A one mole sample of an ideal monatomic gas at 400 K undergoes an isovolumetric process acquring 550 J of energy by heat. Next it undergoes an isobaric process during which is loses the same amount of energy by heat. Find the work done on the gas. Assume three degrees of freedom.
To find the work done on the gas, we need to use the First Law of Thermodynamics, which states that the change in internal energy of a system is equal to the heat added to the system minus the work done by the system.
First, let's calculate the change in internal energy of the gas during the isovolumetric process.
The isovolumetric process is a constant volume process, which means the gas does not change its volume. In this case, no work is done because work (W) is given by:
W = PΔV
where P is the pressure and ΔV is the change in volume. Since ΔV is zero in an isovolumetric process, the work done (W) is zero.
Now, let's calculate the change in internal energy (ΔU) during the isovolumetric process. The change in internal energy is given by:
ΔU = Q - W
where Q is the heat added to the system.
In this case, the gas acquires 550 J of energy by heat during the isovolumetric process, so Q = 550 J. Since W = 0, the change in internal energy (ΔU) is equal to the heat added to the system:
ΔU = 550 J
Next, let's calculate the change in internal energy (ΔU') during the isobaric process.
The isobaric process is a constant pressure process, which means the pressure of the gas remains constant. In this case, the work done (W') is given by:
W' = PΔV
where P is the pressure and ΔV is the change in volume.
Since the amount of energy lost by heat during the isobaric process is the same as the energy gained during the isovolumetric process (550 J), we know that Q' = -550 J.
Using the equation ΔU' = Q' - W', we can substitute the values:
ΔU' = -550 J - W'
Since the change in internal energy (ΔU') is equal to the heat added (Q') minus the work done (W'), we can rearrange the equation to solve for W':
W' = -550 J - ΔU'
Now, we need to calculate the change in internal energy (ΔU'). The change in internal energy for a monatomic gas is given by:
ΔU' = (3/2) nR ΔT
where n is the number of moles, R is the gas constant, and ΔT is the change in temperature.
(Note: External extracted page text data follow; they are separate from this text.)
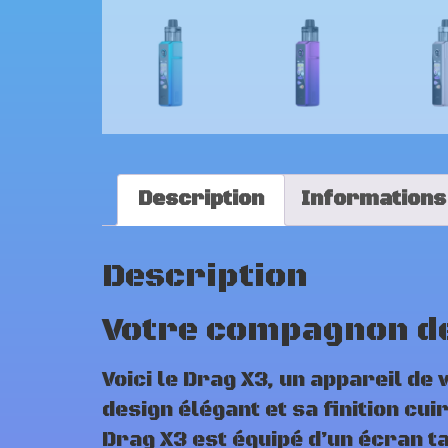
Description
Informations
Description
Votre compagnon de
Voici le Drag X3, un appareil de
design élégant et sa finition cu
Drag X3 est équipé d’un écran ta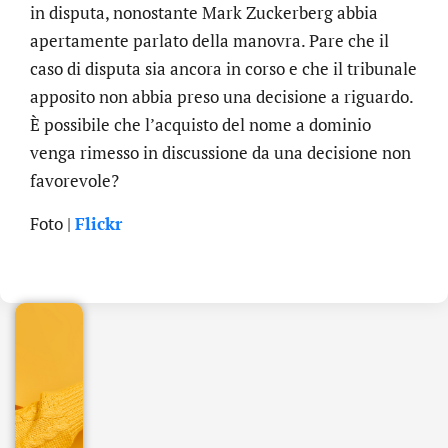
in disputa, nonostante Mark Zuckerberg abbia
apertamente parlato della manovra. Pare che il
caso di disputa sia ancora in corso e che il tribunale
apposito non abbia preso una decisione a riguardo.
È possibile che l’acquisto del nome a dominio
venga rimesso in discussione da una decisione non
favorevole?
.online
Foto |
Flickr
€
32.90
+
IVA/anno
Gestione
DNS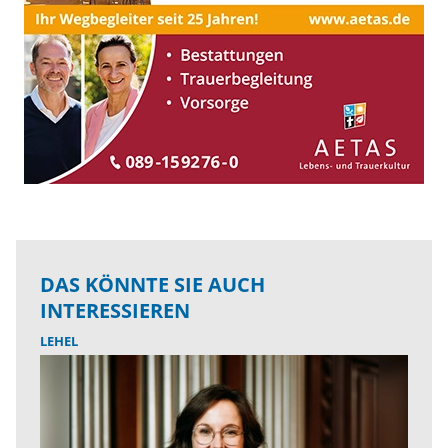
DAS KÖNNTE SIE AUCH
INTERESSIEREN
LEHEL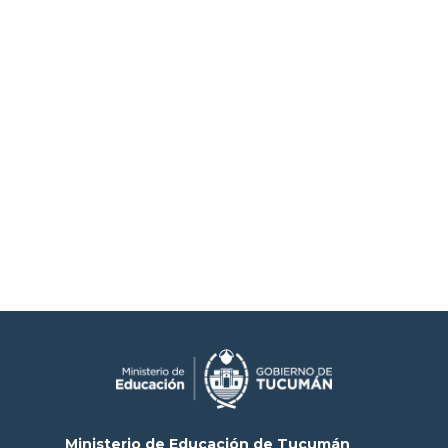
Ministerio de Educación de Tucumán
In this case, we have a one mole sample of gas, so n = 1. The gas constant R is approximately 8.314 J/(mol·K). The temperature changes from 400 K to an unknown value.
ΔU' = (3/2) * (1) * (8.314 J/(mol·K)) * ΔT
ΔU' = 12.471 J/mol·K * ΔT
Now, we substitute this value back into the equation for W':
W' = -550 J - 12.471 J/mol·K * ΔT
To find the value of ΔT, we need to use the ideal gas law. The ideal gas law is given by:
PV = nRT
where P is the pressure, V is the volume, n is the number of moles, R is the gas constant, and T is the absolute temperature.
Since the process is isobaric (constant pressure), the pressure remains constant. Therefore:
PΔV = nRΔT
Since the volume is constant in the isovolumetric process, ΔV is equal to zero. Therefore:
0 = nRΔT
From this, we find that ΔT = 0.
Now we can substitute ΔT = 0 into the equation for W':
W' = -550 J - 12.471 J/mol·K * ΔT
W' = -550 J - 12.471 J/mol·K * 0
W' = -550 J
Therefore, the work done on the gas during the isobaric process is -550 J.